20.2.08

A direita incorrigível


Às vezes percebo quem é de esquerda. Por que razões são de esquerda – sobretudo aqueles que têm instintos niilistas, de negação das ideias em que se não revêem, sendo esse o móbil para se situarem no espectro das ideias políticas. Assim como eu não sou de esquerda, pelas reacções epidérmicas que tudo o que ressoe a esquerda me causa. Sem ser de direita, da direita conservadora, beatificamente católica, tacanha, nacionalista, tributária de um Estado forte que traz a iniciativa privada na sua alçada, forçada às reacções pavlovianas de quem depende da generosidade estatal. Dessa direita trauliteira, apanhada por “valores” ancestrais, como se ainda vivesse algures perdida no nebuloso final do século XIX.

Há espécimes desta direita incorrigível por todo o lado. Para gáudio das esquerdas, que nem precisam de se esforçar muito para convencer exércitos que se alistam nas suas fileiras que elas são a inevitabilidade dos tempos modernos. Basta olhar para os disparates infindáveis dessa direita para que muitos se encostem a uma esquerda qualquer. Essa direita irregenerável é o maior capital de confiança para as esquerdas. Se a direita deste jaez desaparecesse, ou se fosse reduzida a uma expressão insignificante, o que seria das esquerdas que vivem dela como quem necessita de oxigénio?

O mais recente episódio da irreprimível tolice desta direita foi conhecido através das palavras sábias da Sra. Berlusconi. Publicou artigo de opinião no dia dos namorados, no jornal Corriere della Sera, destilando um manual do comportamento das senhoras mães de família. Imagino as feministas empedernidas, as insónias que as terão assaltado ao lerem as preciosidades oferecidas pela Sra. Berlusconi. Começa por ensinar que “a mulher deve ser o anjo moral do lar e estar sempre disposta a oferecer uma carícia ou a servir os outros, através de simples gestos caseiros”.

Há frases sumarentas, um vasto cardápio que vem polir o altar do supremo disparate. Esta afirmação catedrática da Sra. Berlusconi é, diria, burlesca na sua sagacidade. É só pérolas, e todas acantonadas numa singela frase: a mulher como “anjo moral” (e há, por acaso, anjos imorais?! E se a mulher é a caução da moralidade dentro do lar, será o homem, por antinomia, o demónio da imoralidade?); a generosidade perene de quem deve estar “sempre disposta a oferecer uma carícia”, para logo desfazer possíveis equívocos de mentes mal intencionadas que poderiam tresler as doutas palavras da senhora: pois as carícias concretizam-se através de “simples gestos caseiros”. Não resisto a enfileirar ao lado das mentes perversas, propositadamente viradas para uma interpretação maliciosa das palavras da consorte do ex-primeiro-ministro italiano: oferecer carícias ao marido, vá lá, faz parte do contrato matrimonial; faltou-lhe explicar como podem as donas de casa oferecer essas carícias a alguém com quem não tenham contraído matrimónio. É que na expressão “simples gestos caseiros” cabem muitas possibilidades…

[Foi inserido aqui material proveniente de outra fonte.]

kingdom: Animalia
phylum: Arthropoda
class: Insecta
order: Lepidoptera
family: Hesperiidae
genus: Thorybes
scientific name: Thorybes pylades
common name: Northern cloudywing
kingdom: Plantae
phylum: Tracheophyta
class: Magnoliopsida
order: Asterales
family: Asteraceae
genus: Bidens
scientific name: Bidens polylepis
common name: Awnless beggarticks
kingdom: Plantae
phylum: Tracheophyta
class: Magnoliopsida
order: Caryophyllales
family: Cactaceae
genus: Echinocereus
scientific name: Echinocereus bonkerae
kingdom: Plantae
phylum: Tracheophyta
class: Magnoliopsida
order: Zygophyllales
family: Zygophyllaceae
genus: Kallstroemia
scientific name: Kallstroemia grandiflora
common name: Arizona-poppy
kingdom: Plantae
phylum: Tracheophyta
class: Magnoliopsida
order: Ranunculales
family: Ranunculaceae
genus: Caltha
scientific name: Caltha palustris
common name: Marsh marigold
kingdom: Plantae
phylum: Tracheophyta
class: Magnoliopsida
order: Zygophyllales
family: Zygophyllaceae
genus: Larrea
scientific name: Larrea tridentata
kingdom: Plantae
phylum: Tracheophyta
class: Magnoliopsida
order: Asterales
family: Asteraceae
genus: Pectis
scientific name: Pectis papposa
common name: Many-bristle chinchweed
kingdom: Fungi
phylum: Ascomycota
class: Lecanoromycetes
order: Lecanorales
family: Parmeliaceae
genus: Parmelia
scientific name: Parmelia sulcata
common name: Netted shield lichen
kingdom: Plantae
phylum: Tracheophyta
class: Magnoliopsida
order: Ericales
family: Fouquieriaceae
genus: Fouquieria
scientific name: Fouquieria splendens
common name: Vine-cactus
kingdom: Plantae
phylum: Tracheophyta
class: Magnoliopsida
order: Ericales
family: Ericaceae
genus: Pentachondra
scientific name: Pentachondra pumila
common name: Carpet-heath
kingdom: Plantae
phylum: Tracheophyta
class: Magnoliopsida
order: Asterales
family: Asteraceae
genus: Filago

A Sra. Berlusconi – que, a propósito, tem nome próprio: Veronica Lario – prossegue a sua saga anacrónica. Reclama dos homens o reconhecimento de um estatuto específico para as mulheres. Desenganem-se os arautos da igualdade dos sexos. A D. Veronica quer que os homens não incentivem as consortes a optarem por uma carreira igual à deles. Uma carreira profissional, onde se joga o prestígio, o poder, o dinheiro, a ambição, está reservada aos varões. De outro modo, as senhoras não terão condições para exercer a função para que foram criadas – supõe-se, com a ajuda do dedo divino: serem fadas do lar. Para agigantar os fantasmas que se levantam detrás das nuvens da modernidade, a D. Veronica apressa-se a pressagiar o futuro caso as mulheres se demitam do seu lugar de “anjos morais do lar”: de acordo com a sua mente fantasiosa, hão-de nascer muitas “gerações mortas”. (E o que é uma “geração morta”?)

O mundo pequenino da senhora Berlusconi é este: lugares diferentes, papéis diferentes, uma caução à estafada superioridade masculina. Já sabia que ainda sobrevivem abundantes exemplares do marialvismo que, por cá, tem expressão em toureiros monárquicos com veia para o fado gingão. Desconhecia que há, entre a fauna feminina, quem escreva palavras de apoio ao marialvismo retrógrado. Terá a D. Veronica feito um curso intensivo com D. Nuno da Câmara Pereira?